Bucketing continuous values like watch time can help simplify the relationship between the feature and the target variable (churn). By grouping users into categories like "low", "medium", and "high" watch time, we can identify if there are clear differences in churn rates among these distinct groups. This can make the model more interpretable and less sensitive to small variations in watch time.

### 2. What value do interaction terms (e.g., `plan_tier_region`) add?
Interaction terms capture how the effect of one variable depends on the value of another. For example, the churn rate for a specific plan tier might be different in one region compared to another.
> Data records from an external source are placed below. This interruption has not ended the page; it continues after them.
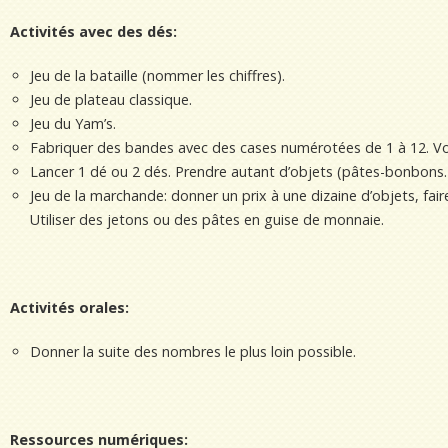
Activités avec des dés:
Jeu de la bataille (nommer les chiffres).
Jeu de plateau classique.
Jeu du Yam’s.
Fabriquer des bandes avec des cases numérotées de 1 à 12. Vot
Lancer 1 dé ou 2 dés. Prendre autant d’objets (pâtes-bonbons…)
Jeu de la marchande: donner un prix à une dizaine d’objets, fair
Utiliser des jetons ou des pâtes en guise de monnaie.
Activités orales:
Donner la suite des nombres le plus loin possible.
Ressources numériques:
An interaction term like `plan_tier_region` allows the model to capture these synergistic effects that wouldn't be evident by just looking at plan tier or region independently.

### 3. What’s the purpose of binary flags like `flag_binge`?
Binary flags are useful for highlighting specific, potentially important behaviors that might not be captured by continuous or categorical variables alone. A `flag_binge` could indicate a user who consumes a large amount of content in a short period, which might be indicative of either high engagement or a risk of burnout and subsequent churn. These flags can add a non-linear element to the model and help identify specific user segments with unique churn patterns.

### 4. After evaluating the enhanced model:
*(Note: You would answer this after running the enhanced model evaluation cell)*
Based on the model evaluation metrics (e.g., AUC, accuracy, precision, recall), you would analyze which of the newly engineered features (watch time bucket, interaction terms, binary flags) have the largest coefficients or the strongest impact on the model's performance.

You might be surprised by:
- The significance of an interaction term you didn't expect to be important.
- A binary flag having a larger impact on churn than a continuous variable.
- The model performing better or worse than anticipated with the new features.

Analyzing these results helps refine the feature engineering process and gain deeper insights into the drivers of churn.